Evangelical Panel Responds to Avatar Phenomenon, Popular Culture
With "Avatar" now the highest-grossing movie of all time, some evangelical Christians are wondering how to respond to the cultural phenomenon.
Some have slammed the film for promoting pantheism and an anti-human message. Others have joined fellow moviegoers in literally applauding the film as the credits rolled on the big screen.
And still others have not denied the entertainment value, but are concerned that Christians are getting caught up in the culture and raising fewer questions.
"Evangelicals are now consumers of popular culture as if there are no moral questions about it," said Dr. R. Albert Mohler, Jr., president of Southern Baptist Theological Seminary, at a panel discussion Thursday.
Mark T. Coppenger, professor of Christian Apologetics at the seminary in Louisville, Ky., remembers a time when Wheaton College, a Christian liberal arts college in Illinois, prohibited students from going to a movie. Decades ago, conservative Christians would avoid Hollywood and its messages altogether. Today, many have become immersed in the culture.
"We've become so cool about it that we don't realize the dangers," Coppenger warned. "We probably need to take a deep breath and back away from being so enculturated that we don't have any critical distance now."
Fellow Southern Baptist Russell D. Moore, dean of SBTS' School of Theology, believes the pendulum has swung from a strict fundamentalist generation to one that is exhausted of all the parameters.

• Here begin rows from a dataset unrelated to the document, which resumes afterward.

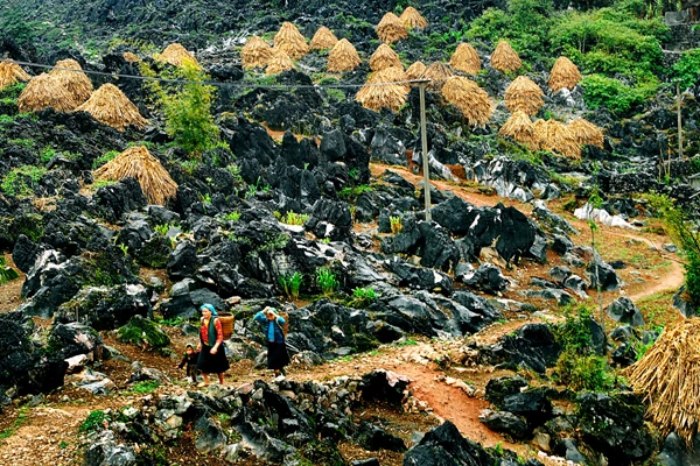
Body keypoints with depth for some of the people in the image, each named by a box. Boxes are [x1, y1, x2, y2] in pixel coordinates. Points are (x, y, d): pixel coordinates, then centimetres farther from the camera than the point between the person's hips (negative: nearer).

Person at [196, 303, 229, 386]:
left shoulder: (215, 321, -22)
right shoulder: (202, 320, -3)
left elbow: (220, 335, -21)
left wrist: (215, 347, -27)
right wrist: (200, 343, 15)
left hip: (214, 347, -6)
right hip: (205, 346, 6)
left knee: (218, 367, 9)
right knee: (203, 365, 13)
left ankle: (221, 383, 30)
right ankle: (206, 382, 34)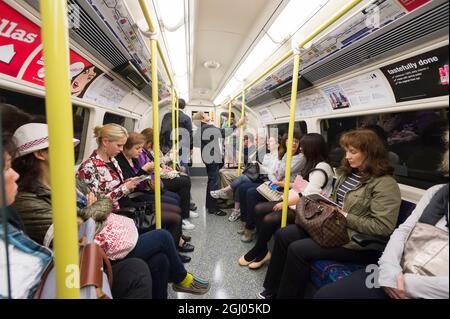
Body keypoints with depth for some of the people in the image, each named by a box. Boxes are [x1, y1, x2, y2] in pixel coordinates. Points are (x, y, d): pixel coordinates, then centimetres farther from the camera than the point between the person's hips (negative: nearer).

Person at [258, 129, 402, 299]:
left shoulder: (385, 184, -14)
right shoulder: (348, 172, 10)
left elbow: (383, 227, -21)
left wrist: (345, 216, -20)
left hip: (356, 241, -8)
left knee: (297, 249, -22)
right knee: (282, 234, -3)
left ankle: (285, 294, 4)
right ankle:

"I think most people in this room have probably seen a movie that your grandparents would consider to be pornographic in a way that was not even alarming to you because you don't even have the tools anymore to discern what's there," Moore said during the panel discussion at the seminary.
The real danger with Hollywood films, Moore says, is not the negative or anti-Christian messages that are obvious but the subtle ones that even Christians nowadays don't recognize.

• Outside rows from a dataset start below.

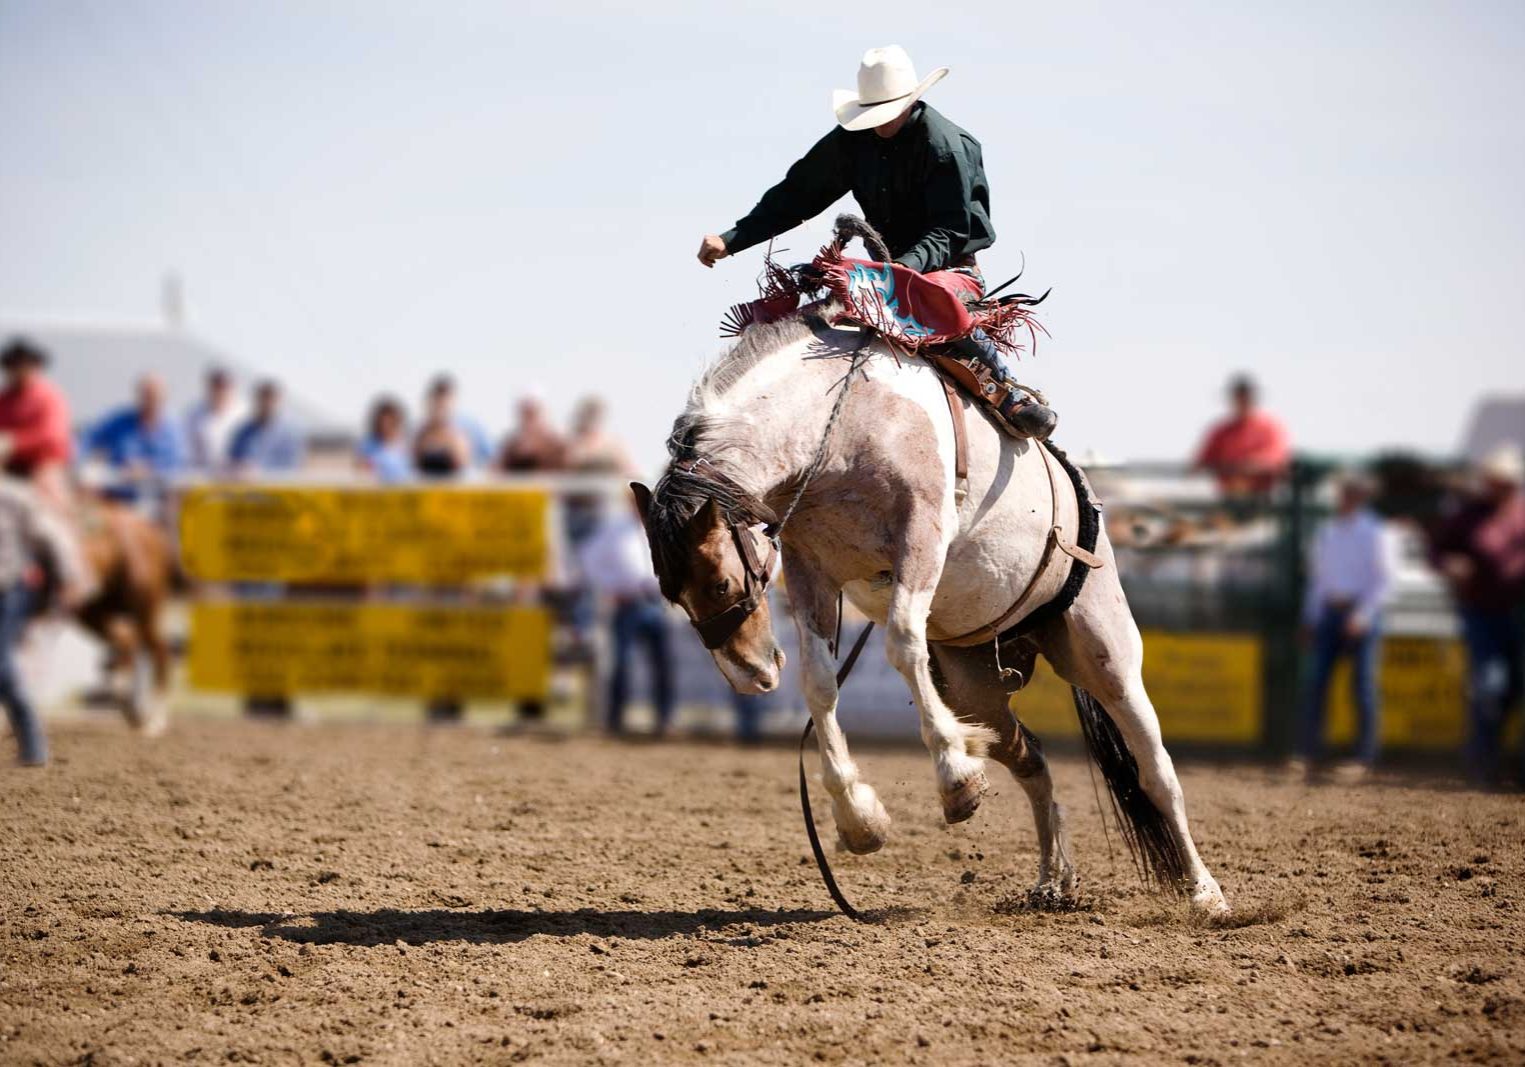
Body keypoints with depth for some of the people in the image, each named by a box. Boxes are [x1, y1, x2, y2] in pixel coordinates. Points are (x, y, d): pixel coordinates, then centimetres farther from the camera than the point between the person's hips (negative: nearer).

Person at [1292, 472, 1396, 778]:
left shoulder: (1376, 534, -3)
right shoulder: (1326, 533, 14)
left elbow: (1384, 581, -6)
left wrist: (1362, 615, -15)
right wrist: (1310, 620, 16)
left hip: (1362, 613, -5)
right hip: (1329, 612, 5)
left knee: (1363, 684, -4)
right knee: (1317, 678, -3)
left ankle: (1364, 756, 0)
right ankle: (1307, 751, -2)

"What concerns me is not so much the message but the fact that most people aren't really getting or seeing the message," he said, as he noted that people in his conservative neighborhood applauded "Avatar" at the theater. "Keep in mind this is the same guy (James Cameron) who had evangelical Christians standing up and applauding to scenes of fornication in 'Titanic.' It's so subtle the way that it works through that you become emotionally connected before you realize what's going on."
Taking a critical look at "Avatar," which has amassed more than $2 billion worldwide, the panel agreed that the film undoubtedly reaches beyond a large market and taps into some kind of religious longing people have.

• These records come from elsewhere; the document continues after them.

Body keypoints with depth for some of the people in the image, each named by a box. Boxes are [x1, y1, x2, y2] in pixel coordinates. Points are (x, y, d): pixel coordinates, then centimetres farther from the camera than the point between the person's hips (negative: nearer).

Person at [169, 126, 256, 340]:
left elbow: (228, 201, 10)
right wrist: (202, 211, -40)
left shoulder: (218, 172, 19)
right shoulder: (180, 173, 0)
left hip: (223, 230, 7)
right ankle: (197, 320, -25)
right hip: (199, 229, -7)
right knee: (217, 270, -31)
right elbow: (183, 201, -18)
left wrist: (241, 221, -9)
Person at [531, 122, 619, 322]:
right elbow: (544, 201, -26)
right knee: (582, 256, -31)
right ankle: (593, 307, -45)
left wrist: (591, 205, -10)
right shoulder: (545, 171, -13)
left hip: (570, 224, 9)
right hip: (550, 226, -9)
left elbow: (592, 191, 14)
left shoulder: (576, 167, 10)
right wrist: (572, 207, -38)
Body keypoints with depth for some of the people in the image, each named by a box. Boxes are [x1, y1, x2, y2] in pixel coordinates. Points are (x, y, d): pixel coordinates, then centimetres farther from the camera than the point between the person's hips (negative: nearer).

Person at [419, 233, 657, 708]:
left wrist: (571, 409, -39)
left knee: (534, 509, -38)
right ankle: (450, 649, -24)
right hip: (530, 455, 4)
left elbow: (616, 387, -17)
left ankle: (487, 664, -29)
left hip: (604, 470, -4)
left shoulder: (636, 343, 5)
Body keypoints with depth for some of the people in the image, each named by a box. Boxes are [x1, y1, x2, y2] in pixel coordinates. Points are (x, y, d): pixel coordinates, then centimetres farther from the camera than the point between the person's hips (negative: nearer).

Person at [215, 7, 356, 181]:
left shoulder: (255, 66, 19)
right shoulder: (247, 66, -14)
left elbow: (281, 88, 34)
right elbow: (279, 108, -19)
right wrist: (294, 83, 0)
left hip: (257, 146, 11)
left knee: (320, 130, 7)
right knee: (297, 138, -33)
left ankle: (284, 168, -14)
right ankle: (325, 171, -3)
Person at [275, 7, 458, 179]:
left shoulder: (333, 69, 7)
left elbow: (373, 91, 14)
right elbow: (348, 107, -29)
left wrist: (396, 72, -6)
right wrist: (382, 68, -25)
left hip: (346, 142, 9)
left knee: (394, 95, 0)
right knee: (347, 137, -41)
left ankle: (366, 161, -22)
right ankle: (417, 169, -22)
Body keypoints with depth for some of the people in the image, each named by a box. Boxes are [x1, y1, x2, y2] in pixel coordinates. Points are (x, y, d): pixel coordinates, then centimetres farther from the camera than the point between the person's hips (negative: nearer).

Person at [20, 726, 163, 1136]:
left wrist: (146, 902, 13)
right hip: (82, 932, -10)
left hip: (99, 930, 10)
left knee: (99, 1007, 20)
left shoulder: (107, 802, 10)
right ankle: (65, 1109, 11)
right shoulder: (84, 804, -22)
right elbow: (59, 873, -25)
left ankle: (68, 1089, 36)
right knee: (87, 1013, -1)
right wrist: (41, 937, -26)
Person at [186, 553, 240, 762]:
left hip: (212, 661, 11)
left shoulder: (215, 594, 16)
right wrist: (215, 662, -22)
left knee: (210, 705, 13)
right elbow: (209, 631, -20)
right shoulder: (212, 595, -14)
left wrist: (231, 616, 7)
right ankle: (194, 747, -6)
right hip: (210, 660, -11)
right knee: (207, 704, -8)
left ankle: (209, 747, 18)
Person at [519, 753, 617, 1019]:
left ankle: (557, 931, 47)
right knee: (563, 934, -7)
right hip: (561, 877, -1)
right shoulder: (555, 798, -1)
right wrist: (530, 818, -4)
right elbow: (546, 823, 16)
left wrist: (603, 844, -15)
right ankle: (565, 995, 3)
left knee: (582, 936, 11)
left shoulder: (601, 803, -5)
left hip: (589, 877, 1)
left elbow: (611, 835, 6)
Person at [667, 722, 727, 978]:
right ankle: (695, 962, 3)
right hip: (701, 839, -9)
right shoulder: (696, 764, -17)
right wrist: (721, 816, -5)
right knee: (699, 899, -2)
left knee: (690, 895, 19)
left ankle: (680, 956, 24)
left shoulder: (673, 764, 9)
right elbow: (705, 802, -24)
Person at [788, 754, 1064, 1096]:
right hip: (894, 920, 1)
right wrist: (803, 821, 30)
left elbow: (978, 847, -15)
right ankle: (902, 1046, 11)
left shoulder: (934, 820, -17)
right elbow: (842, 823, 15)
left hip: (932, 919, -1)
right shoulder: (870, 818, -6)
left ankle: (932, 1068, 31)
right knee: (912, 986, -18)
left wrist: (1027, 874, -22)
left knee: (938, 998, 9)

In what many call a postmodern world where truth is relative, "Avatar" has a wide appeal.
"He (James Cameron)'s not doing a religious message people don't want to hear," Moore pointed out. "Otherwise he wouldn't be making the money. There's a market out there."
Ted Cabal, professor of Christian Philosophy and Applied Apologetics, submitted, "Even though it's got a mixture of sci-fi where the religion can be explained in naturalistic terms, it's still very much appealing to the average, what I like to call, postmodern religionist who's not real clear as to what he's after.
"It doesn't' matter if it doesn't make a lot of sense. Everything is God impersonally but you can also pray to this God and so at end Awa (the deity in the film) answers the prayer. So you're like 'okay mix a little personal God in there for those Americans who like prayer.'"
The film contains reference points to the Christian Gospel but recasts it as a completely different gospel, as Mohler put it.
This includes a "secular Eden" (Pandora); the reference that every person is "born twice" – the second time is when you become part of your people forever; and its own metanarrative of creation, fall, redemption and consummation.
Coppenger believes there's a hunger and longing for Eden or something paradise-like. "But the world supplies [that hunger] in very ideological, ungodly ways," he lamented.
Amid such longing and the phenomenal success of "Avatar," Mohler believes the film helps Christians define their mission field.
"If this is the story that millions of people are paying so much to see, those millions of people are looking for a story. And that gives us the opportunity to speak of the story of stories – the Gospel of Jesus Christ," he said.